Monday, February 20, 2017

Officers and Directors

QUESTION: Our bylaws require that directors be members of the association. They also state that officers “shall be a President and a Vice President, both of whom shall at all times be Directors, a Secretary, a Treasurer and such other officers as the Board may from time to time by resolution create.” This has been interpreted to allow renters to serve on the board as long as they are not president or vice president. This seems to be an incorrect interpretation of our bylaws.
ANSWER: You’re right, it’s incorrect. People often get tangled up over the distinction between directors and officers. Homeowners elect directors, and directors elect officers. The qualifications for one can be entirely different from the other. Moreover, directors can vote, while officers cannot. When the president votes, he is not voting as president, he is voting as a director.
CC&R Interpretation. In your case, renters can serve as secretary and treasurer. As such, nonmember officers can attend meetings to fulfill their duties (taking minutes and giving financial reports) but cannot sit on the board because they do not meet director qualifications. Accordingly, seven people attend meetings: five directors (two of whom are officers) and two renters (both of whom are officers) but only the five directors make motions, deliberate and vote. For more information see: Director-Officer Differences.

Friday, February 17, 2017

Cumulative Voting

Source: Adrian J. Adams Esq.



QUESTION: Thanks to cumulative voting, an attorney whose home was heading into foreclosure got herself elected to the board. She then sued the board for failure to enforce the CC&Rs. She then demanded the association’s insurance represent her as she was doing this “for the good of the community.” Our insurance company declined with the explanation that “We don’t pay for people to sue us.” It makes one wish there was some kind of entrance exam before becoming an HOA owner.
ANSWER: As someone once noted, “Common sense is like deodorant–the people who need it most never use it.” The scenario you describe is exactly why associations should amend their bylaws to eliminate cumulative voting. It helps to keep some of the more ethically challenged owners off the board. Or, if they happen to get elected, they can more easily be removed by the membership.

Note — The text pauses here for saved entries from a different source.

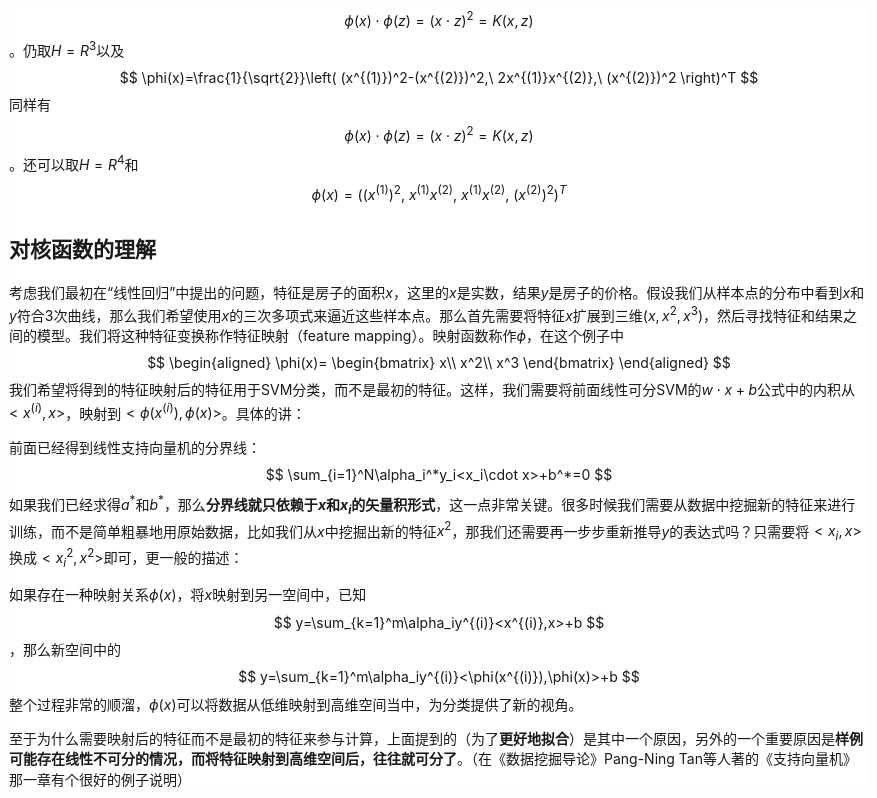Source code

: $$
\phi(x)\cdot\phi(z)=(x\cdot z)^2=K(x,z)
$$
。仍取$H=R^3$以及
$$
\phi(x)=\frac{1}{\sqrt{2}}\left( (x^{(1)})^2-(x^{(2)})^2,\ 2x^{(1)}x^{(2)},\ (x^{(2)})^2 \right)^T
$$
同样有
$$
\phi(x)\cdot\phi(z)=(x\cdot z)^2=K(x,z)
$$
。还可以取$H=R^4$和
$$
\phi(x)=\left( (x^{(1)})^2,\ x^{(1)}x^{(2)},\ x^{(1)}x^{(2)},\ (x^{(2)})^2 \right)^T
$$

## 对核函数的理解

考虑我们最初在“线性回归”中提出的问题，特征是房子的面积$x$，这里的$x$是实数，结果$y$是房子的价格。假设我们从样本点的分布中看到$x$和$y$符合3次曲线，那么我们希望使用$x$的三次多项式来逼近这些样本点。那么首先需要将特征$x$扩展到三维$(x,x^2,x^3)$，然后寻找特征和结果之间的模型。我们将这种特征变换称作特征映射（feature mapping）。映射函数称作$\phi$，在这个例子中
$$
\begin{aligned}
\phi(x)=
\begin{bmatrix}
x\\ 
x^2\\
x^3
\end{bmatrix}
\end{aligned}
$$
我们希望将得到的特征映射后的特征用于SVM分类，而不是最初的特征。这样，我们需要将前面线性可分SVM的$w\cdot x+b$公式中的内积从$<x^{(i)}, x>$，映射到$<\phi(x^{(i)}),\phi(x)>$。具体的讲：

前面已经得到线性支持向量机的分界线：
$$
\sum_{i=1}^N\alpha_i^*y_i<x_i\cdot x>+b^*=0
$$
如果我们已经求得$a^*$和$b^*$，那么**分界线就只依赖于$x$和$x_i$的矢量积形式**，这一点非常关键。很多时候我们需要从数据中挖掘新的特征来进行训练，而不是简单粗暴地用原始数据，比如我们从$x$中挖掘出新的特征$x^2$，那我们还需要再一步步重新推导$y$的表达式吗？只需要将$<x_i, x>$换成$<x_i^2, x^2>$即可，更一般的描述：

如果存在一种映射关系$\phi(x)$，将$x$映射到另一空间中，已知
$$
y=\sum_{k=1}^m\alpha_iy^{(i)}<x^{(i)},x>+b
$$
，那么新空间中的
$$
y=\sum_{k=1}^m\alpha_iy^{(i)}<\phi(x^{(i)}),\phi(x)>+b
$$
整个过程非常的顺溜，$\phi(x)$可以将数据从低维映射到高维空间当中，为分类提供了新的视角。

至于为什么需要映射后的特征而不是最初的特征来参与计算，上面提到的（为了**更好地拟合**）是其中一个原因，另外的一个重要原因是**样例可能存在线性不可分的情况，而将特征映射到高维空间后，往往就可分了**。（在《数据挖掘导论》Pang-Ning Tan等人著的《支持向量机》那一章有个很好的例子说明）

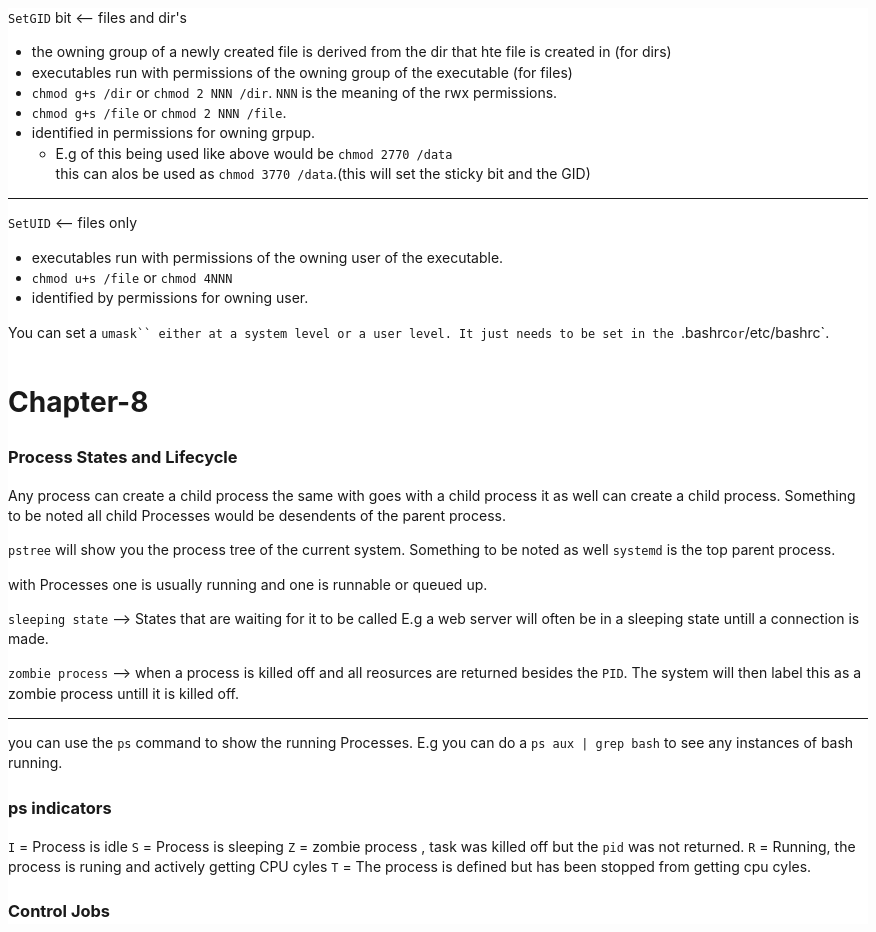 
`SetGID` bit <-- files and dir's
-  the owning group of a newly created file is derived from the dir that hte file is created in (for dirs)
-  executables run with permissions of the owning group of the executable (for files)
- `chmod g+s /dir` or `chmod 2 NNN /dir`. `NNN` is the meaning of the rwx permissions.
-  `chmod g+s /file` or `chmod 2 NNN /file`.
- identified in permissions for owning grpup. <br>
  - E.g of this being used like above would be `chmod 2770 /data`<br>
    this can alos be used as `chmod 3770 /data`.(this will set the sticky bit and the GID)

---

`SetUID` <-- files only
-  executables run with permissions of the owning user of the executable.
- `chmod u+s /file` or `chmod 4NNN` 
- identified by permissions for owning user.

You can set a `umask`` either at a system level or a user level. It just needs to be set in the `.bashrc` or `/etc/bashrc`.


# Chapter-8
### Process States and Lifecycle

Any process can create a child process the same with goes with a child process it as well can create a child process. Something to be noted all child Processes would be desendents of the parent process.

`pstree` will show you the process tree of the current system. Something to be noted as well `systemd` is the top parent process. <br>

with Processes one is usually running and one is runnable or queued up.

`sleeping state` --> States that are waiting for it to be called E.g a web server will often be in a sleeping state untill a connection is made.

`zombie process` --> when a process is killed off and all reosurces are returned besides the `PID`. The system will then label this as a zombie process untill it is killed off.

--- 
you can use the `ps` command to show the running Processes. E.g you can do a `ps aux | grep bash` to see any instances of bash running.

### ps indicators

`I` = Process is idle
`S` = Process is sleeping
`Z` = zombie process , task was killed off but the `pid` was not returned.
`R` = Running, the process is runing and actively getting CPU cyles
`T` =  The process is defined but has been stopped from getting cpu cyles.

### Control Jobs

Wednesday, February 8, 2017

New Roof For Daughter

Source: Adrian J. Adams Esq.

QUESTION: My daughter recently purchased the condominium next door to me. The issue of a new roof for that unit in on the agenda for our next meeting. I have no financial interest in my daughter’s unit. Do I need to recuse myself from voting on the roof for her unit? I am president of the board.
ANSWER: Even though you may be fulfilling your duties to the association by approving needed roof repairs, you do not want to give the appearance of impropriety. If you don’t recuse yourself from the vote, people will assume you are inappropriately using association monies to benefit your daughter. Whenever faced with an apparent conflict of interest, the safest course of action is to step out of the meeting and let the remaining directors vote on the issue. It insulates you from accusations from those who like to stir the pot.